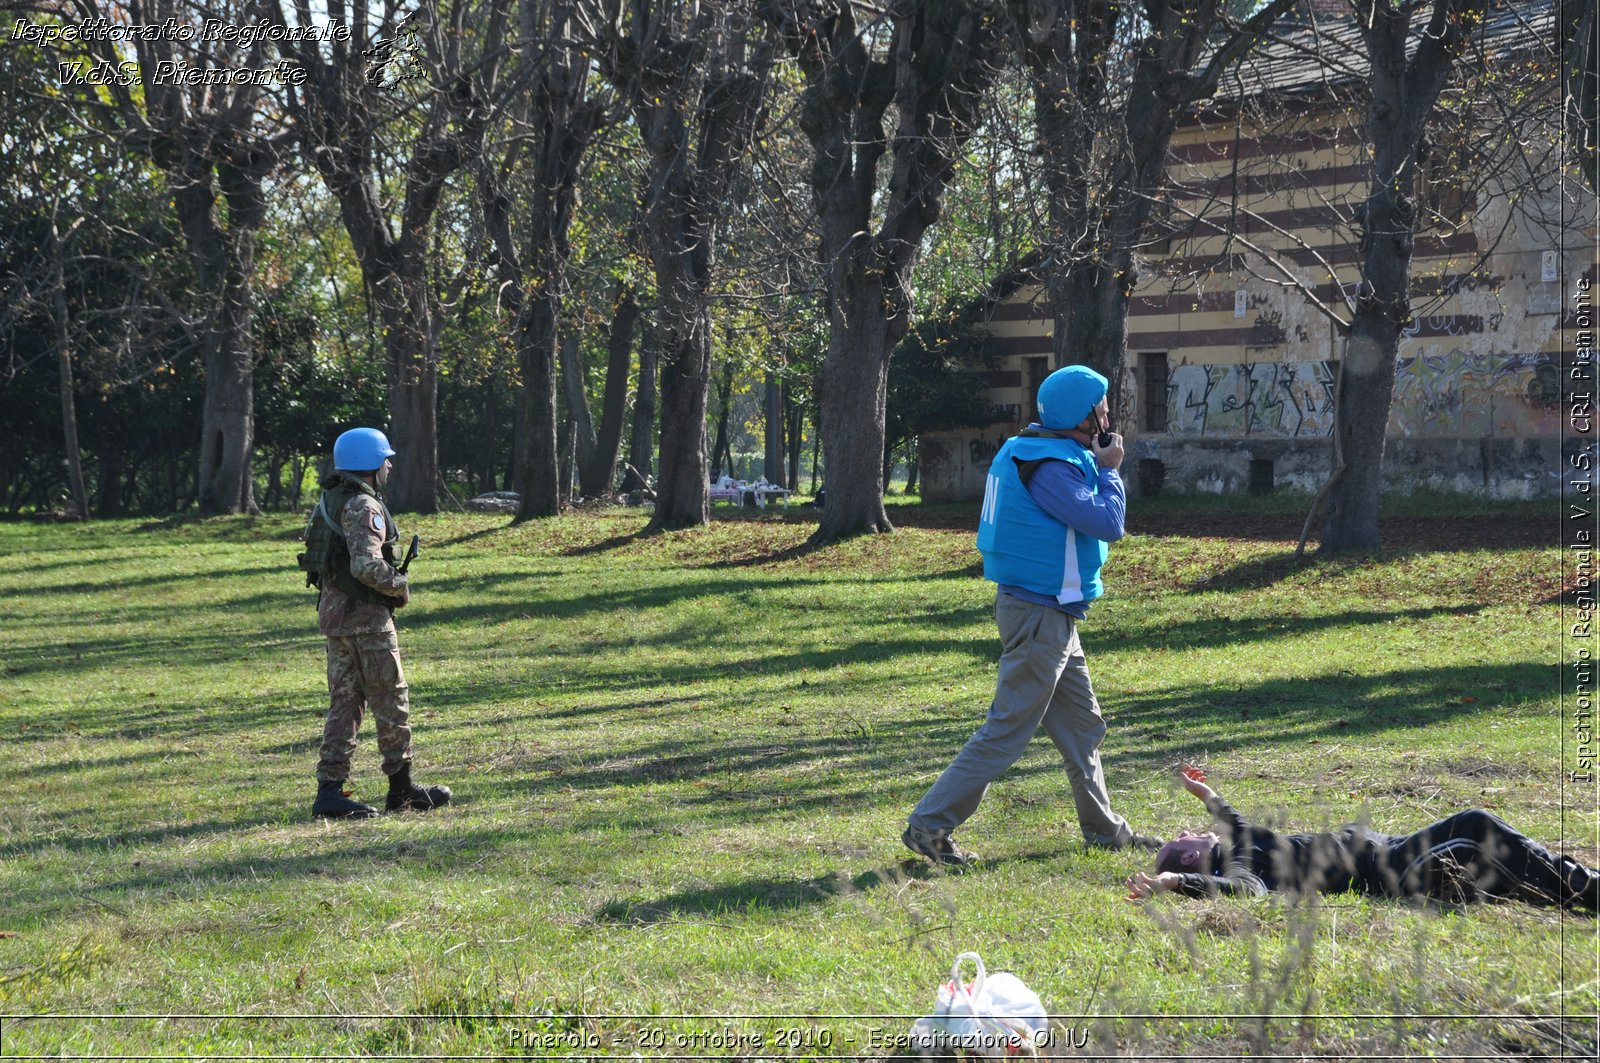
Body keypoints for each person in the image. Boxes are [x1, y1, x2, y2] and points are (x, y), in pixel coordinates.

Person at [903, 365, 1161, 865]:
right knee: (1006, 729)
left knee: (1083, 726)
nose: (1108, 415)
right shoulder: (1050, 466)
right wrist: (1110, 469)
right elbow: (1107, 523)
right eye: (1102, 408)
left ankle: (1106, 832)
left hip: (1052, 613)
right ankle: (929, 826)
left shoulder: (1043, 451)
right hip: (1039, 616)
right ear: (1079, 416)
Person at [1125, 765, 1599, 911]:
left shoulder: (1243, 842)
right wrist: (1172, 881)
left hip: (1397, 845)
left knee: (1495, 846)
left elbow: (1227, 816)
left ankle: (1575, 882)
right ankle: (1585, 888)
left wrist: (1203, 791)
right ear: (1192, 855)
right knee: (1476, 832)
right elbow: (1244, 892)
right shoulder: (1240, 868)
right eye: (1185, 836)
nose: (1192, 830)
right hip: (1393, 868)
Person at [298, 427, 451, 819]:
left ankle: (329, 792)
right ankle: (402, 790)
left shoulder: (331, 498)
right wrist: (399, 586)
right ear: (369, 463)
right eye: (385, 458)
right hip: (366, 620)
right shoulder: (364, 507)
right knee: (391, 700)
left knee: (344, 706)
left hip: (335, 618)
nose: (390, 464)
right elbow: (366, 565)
==
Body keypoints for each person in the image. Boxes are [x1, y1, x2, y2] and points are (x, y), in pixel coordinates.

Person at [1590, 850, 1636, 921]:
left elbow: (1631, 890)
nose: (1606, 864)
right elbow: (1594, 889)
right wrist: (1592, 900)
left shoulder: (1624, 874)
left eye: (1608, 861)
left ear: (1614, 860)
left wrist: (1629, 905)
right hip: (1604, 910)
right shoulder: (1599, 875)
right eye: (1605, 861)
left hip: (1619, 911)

■ **TASK TO CARRY OUT**
Retype exactly the lines above, from the one with "right ear: (369, 463)" through the one with "right elbow: (366, 565)", inclusive.

■ **RESPONSE**
right ear: (369, 463)
right eye: (385, 458)
right hip: (366, 620)
right shoulder: (364, 507)
right knee: (391, 700)
left knee: (344, 706)
left hip: (335, 618)
nose: (390, 464)
right elbow: (366, 565)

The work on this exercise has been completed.